Contraintes RGPD et intérêt légitime : ce qui bloque une recherche de propriétaire en Belgique
Le cadre juridique belge interdit l’accès libre aux données de propriété pour le grand public. Le portail e-Justice de l’UE le confirme explicitement : la Belgique fait partie des États membres où aucune base de données en ligne ne permet d’identifier librement un propriétaire foncier.
Toute demande d’information cadastrale nominative exige de démontrer un intérêt légitime au sens du RGPD et de la législation fiscale belge.
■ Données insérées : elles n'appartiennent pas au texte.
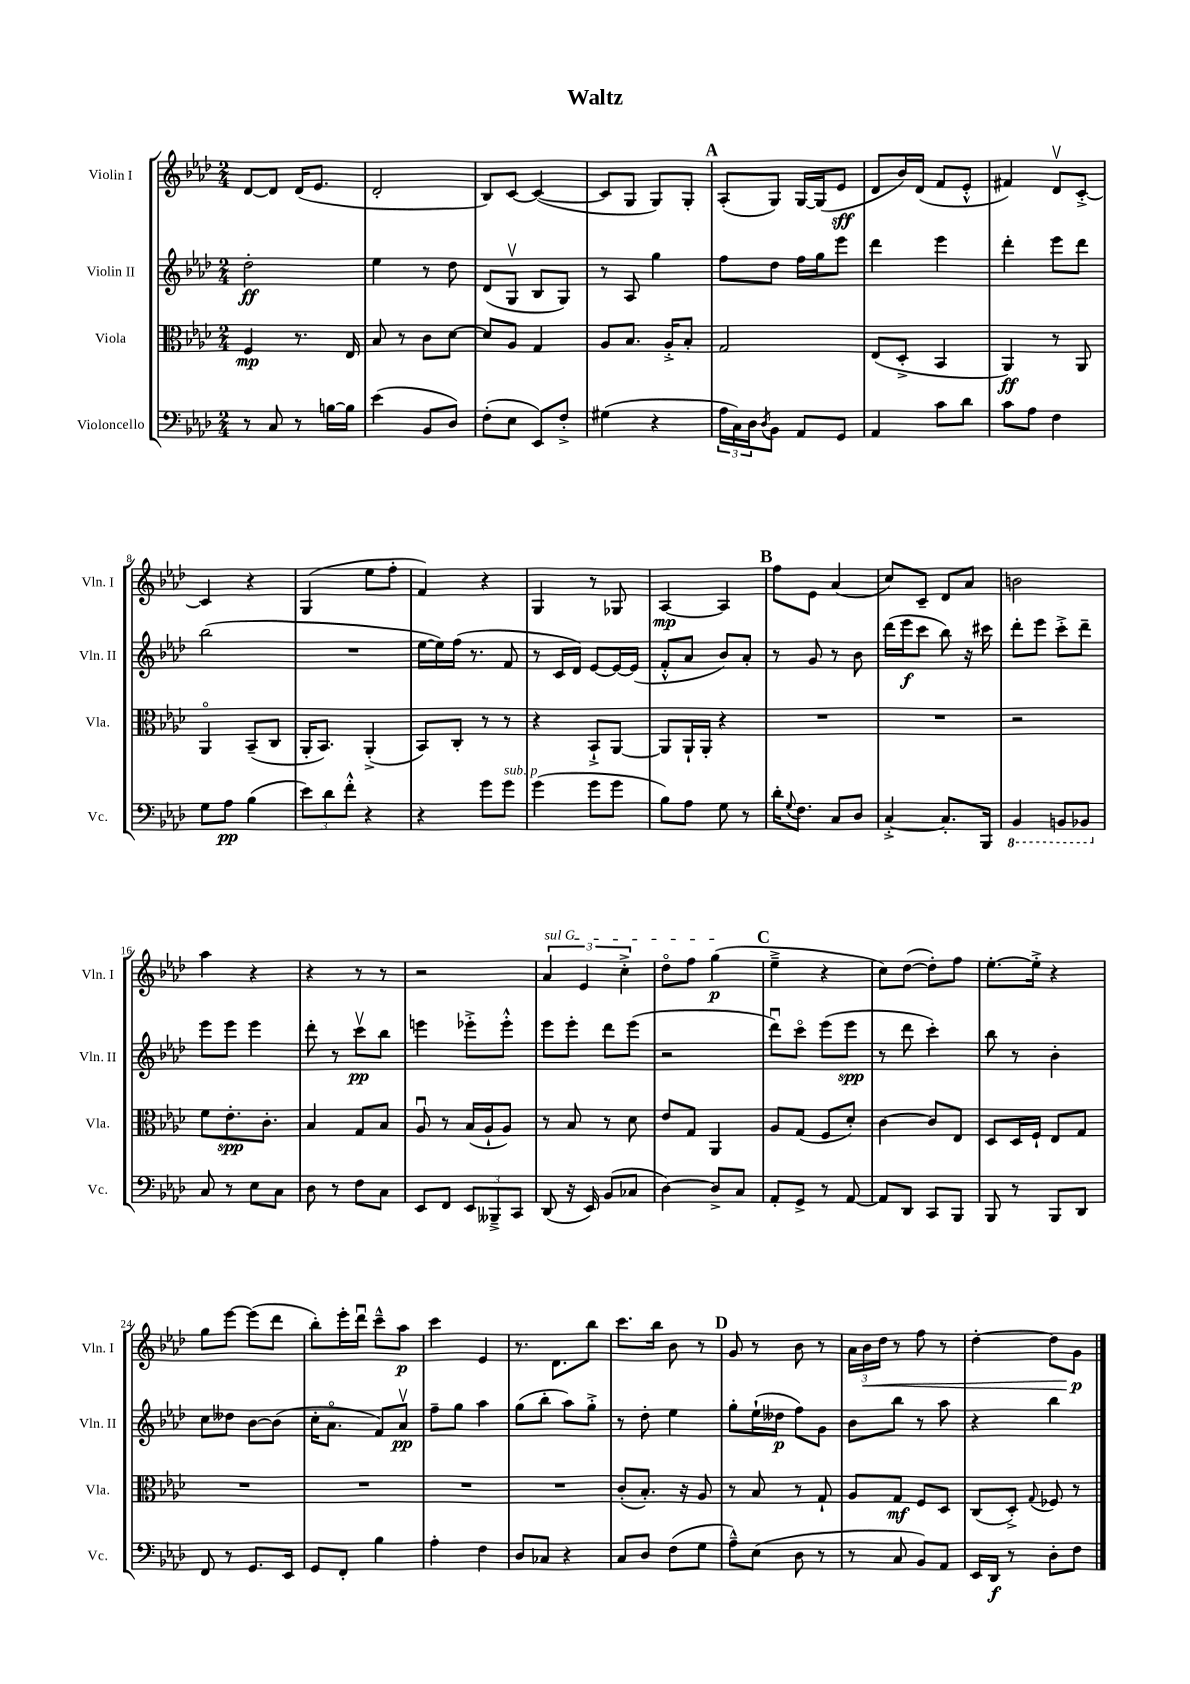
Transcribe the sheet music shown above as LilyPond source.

\header { title = "Waltz" }
<<
\new StaffGroup <<
\new Staff = "s0" \with { instrumentName = "Violin I" shortInstrumentName = "Vln. I" } {
    \clef treble \key aes \major \numericTimeSignature \time 2/4
    des'8~ des'8 des'16( ees'8. |
    des'2-. |
    bes8) c'8~ c'4~( |
    c'8 g8 g8) g8-. |
    \mark \markup { \bold "A" } aes8-.( g8) g16~ g16( ees'8\sff |
    des'8 bes'16) des'16( f'8 ees'8-.-^ |
    fis'4) des'8\upbow c'8~-.-> |
    c'4 r4 |
    g4( ees''8 f''8-. |
    f'4) r4 |
    g4 r8 ges8 |
    aes4~\mp aes4 |
    \mark \markup { \bold "B" } f''8 ees'8 aes'4( |
    c''8) c'8-- des'8 aes'8 |
    b'2 |
    aes''4 r4 |
    r4 r8 r8 |
    r2 |
    \tuplet 3/2 { \once \override TextSpanner.bound-details.left.text = \markup { \italic "sul G" } aes'4\startTextSpan ees'4 c''4-.-> } |
    des''8\flageolet f''8 g''4\p\stopTextSpan( |
    \mark \markup { \bold "C" } ees''4---> r4 |
    c''8) des''8~( des''8-.) f''8 |
    ees''8.~-. ees''16-.-> r4 |
    g''8 ees'''8~ ees'''8( des'''8 |
    bes''8-.) ees'''16-. des'''16\downbow c'''8---^ aes''8\p |
    c'''4 ees'4 |
    r8. des'8. bes''8 |
    c'''8. bes''16 bes'8 r8 |
    \mark \markup { \bold "D" } g'8 r8 bes'8 r8 |
    \tuplet 3/2 { aes'16 bes'16\< des''16 } r8 f''8 r8 |
    des''4~-. des''8 g'8\p\! \bar "|." |
}
\new Staff = "s1" \with { instrumentName = "Violin II" shortInstrumentName = "Vln. II" } {
    \clef treble \key aes \major \numericTimeSignature \time 2/4
    des''2-.\ff |
    ees''4 r8 des''8 |
    des'8( g8\upbow bes8 g8) |
    r8 aes8 g''4 |
    \mark \markup { \bold "A" } f''8 des''8 f''16 g''16 ees'''8 |
    des'''4 ees'''4 |
    des'''4-. ees'''8 des'''8 |
    bes''2( |
    R2 |
    ees''16~ ees''16) f''16( r8. f'8 |
    r8 c'16 des'16) ees'8~ ees'16~ ees'16( |
    f'8-.-^ aes'8 bes'8) aes'8-. |
    \mark \markup { \bold "B" } r8 g'8 r8 bes'8 |
    des'''16( ees'''16\f c'''8 bes''8) r16 cis'''16 |
    des'''8-. ees'''8 c'''8-.-> des'''8-- |
    ees'''8 ees'''8 ees'''4 |
    des'''8-. r8 c'''8\upbow\pp bes''8 |
    e'''4 ees'''8-.-> ees'''8-.-^ |
    ees'''8 ees'''8-. des'''8 ees'''8( |
    r2 |
    \mark \markup { \bold "C" } des'''8\downbow) c'''8\flageolet ees'''8( ees'''8\spp |
    r8 des'''8 c'''4-.) |
    bes''8 r8 bes'4-. |
    c''8 deses''8 bes'8~ bes'8( |
    c''16-. aes'8.\flageolet f'8) aes'8\upbow\pp |
    f''8-- g''8 aes''4 |
    g''8( bes''8-. aes''8) g''8-.-> |
    r8 des''8-. ees''4 |
    \mark \markup { \bold "D" } g''8-. ees''16-!( deses''16\p f''8) g'8 |
    bes'8 bes''8 r8 aes''8 |
    r4 bes''4 \bar "|." |
}
\new Staff = "s2" \with { instrumentName = "Viola" shortInstrumentName = "Vla." } {
    \clef alto \key aes \major \numericTimeSignature \time 2/4
    f4\mp r8. ees16 |
    bes8 r8 c'8 des'8~ |
    des'8 aes8 g4 |
    aes8 bes8. aes16-.-> bes8-. |
    \mark \markup { \bold "A" } g2 |
    ees8( des8-.-> bes,4 |
    aes,4\ff) r8 aes,8 |
    aes,4\flageolet bes,8--( c8 |
    aes,16-. bes,8.) aes,4-.->( |
    bes,8) c8-. r8 r8 |
    r4 bes,8-!-> aes,8~ |
    aes,8 aes,16-! aes,16-. r4 |
    \mark \markup { \bold "B" } R2 |
    R2 |
    r2 |
    f'8 ees'8.-.\spp c'8.-. |
    bes4 g8 bes8 |
    aes8\downbow r8 bes16( aes16-! aes8) |
    r8 bes8 r8 des'8 |
    ees'8 g8 aes,4 |
    \mark \markup { \bold "C" } aes8 g8( f8 des'8-.) |
    c'4~ c'8 ees8 |
    des8 des16 f16-! ees8 g8 |
    R2 |
    R2 |
    R2 |
    R2 |
    c'8-.( bes8.-.) r16 aes8 |
    \mark \markup { \bold "D" } r8 bes8 r8 g8-! |
    aes8 g8\mf f8 des8 |
    c8( des8-.->) \appoggiatura { g8 } fes8 r8 \bar "|." |
}
\new Staff = "s3" \with { instrumentName = "Violoncello" shortInstrumentName = "Vc." } {
    \clef bass \key aes \major \numericTimeSignature \time 2/4
    r8 c8 r8 b16~ b16 |
    ees'4( bes,8 des8) |
    f8-.( ees8 ees,8) f8-.-> |
    gis4( r4 |
    \mark \markup { \bold "A" } \tuplet 3/2 { aes16 c16) des16 } \acciaccatura { des8 } bes,8 aes,8 g,8 |
    aes,4 c'8 des'8 |
    c'8 aes8 f4 |
    g8 aes8\pp bes4( |
    \tuplet 3/2 { ees'8) des'8 f'8-.-^ } r4 |
    r4 g'8 g'8^\markup { \italic "sub. p" } |
    g'4( g'8 g'8 |
    bes8) aes8 g8 r8 |
    \mark \markup { \bold "B" } des'16-. \appoggiatura { g8 } f8. c8 des8 |
    c4~-.-> c8.-. bes,,16 |
    \ottava #-1 bes,,4 b,,8 bes,,8 \ottava #0 |
    c8 r8 ees8 c8 |
    des8 r8 f8 c8 |
    ees,8 f,8 \tuplet 3/2 { ees,8 beses,,8---> c,8 } |
    des,8( r16 ees,16) bes,8( ces8 |
    des4~) des8-> c8 |
    \mark \markup { \bold "C" } aes,8-. g,8-> r8 aes,8~ |
    aes,8 des,8 c,8 bes,,8 |
    bes,,8 r8 bes,,8 des,8 |
    f,8 r8 g,8. ees,16 |
    g,8 f,8-. bes4 |
    aes4-. f4 |
    des8 ces8 r4 |
    c8 des8 f8( g8 |
    \mark \markup { \bold "D" } aes8---^) ees8( des8 r8 |
    r8 c8 bes,8) aes,8 |
    ees,16 des,16\f r8 des8-. f8 \bar "|." |
}
>>
>>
Les motifs recevables incluent :
- Un projet d’acquisition immobilière documenté (offre en cours, mandat de recherche)
- Un contentieux juridique nécessitant l’identification du propriétaire (trouble de voisinage, servitude contestée)
- Une mission d’intérêt public (urbanisme, salubrité, expropriation)
- Une démarche successorale impliquant un bien déterminé
Les demandes formulées sans justification sont systématiquement rejetées par le SPF Finances. Les communes appliquent le même filtre. Nous observons que ce point est rarement détaillé dans les guides en ligne, qui laissent croire qu’un simple formulaire suffit.
Conservation des hypothèques : rechercher l’historique complet d’un bien immobilier
Au-delà du cadastre, le bureau de la Conservation des hypothèques (relevant de l’Administration Générale de la Documentation Patrimoniale) conserve l’historique des mutations, hypothèques et saisies sur chaque parcelle. Une recherche hypothécaire fournit non seulement le propriétaire actuel, mais aussi la chaîne des propriétaires précédents et les charges grevant le bien.
Cette recherche est payante et suppose de connaître soit le nom du propriétaire supposé, soit la référence cadastrale de la parcelle. Elle reste la seule méthode pour obtenir un historique complet et opposable aux tiers.
Les notaires y recourent systématiquement lors d’une vente. Un particulier peut également en faire la demande, toujours sous réserve de justifier un intérêt légitime.
La distinction entre cadastre et Conservation des hypothèques est fondamentale : le cadastre identifie le propriétaire fiscal, la Conservation établit le propriétaire juridique. En cas de succession non encore enregistrée ou de vente récente, les deux sources peuvent diverger temporairement. Pour une due diligence immobilière, les deux consultations sont complémentaires.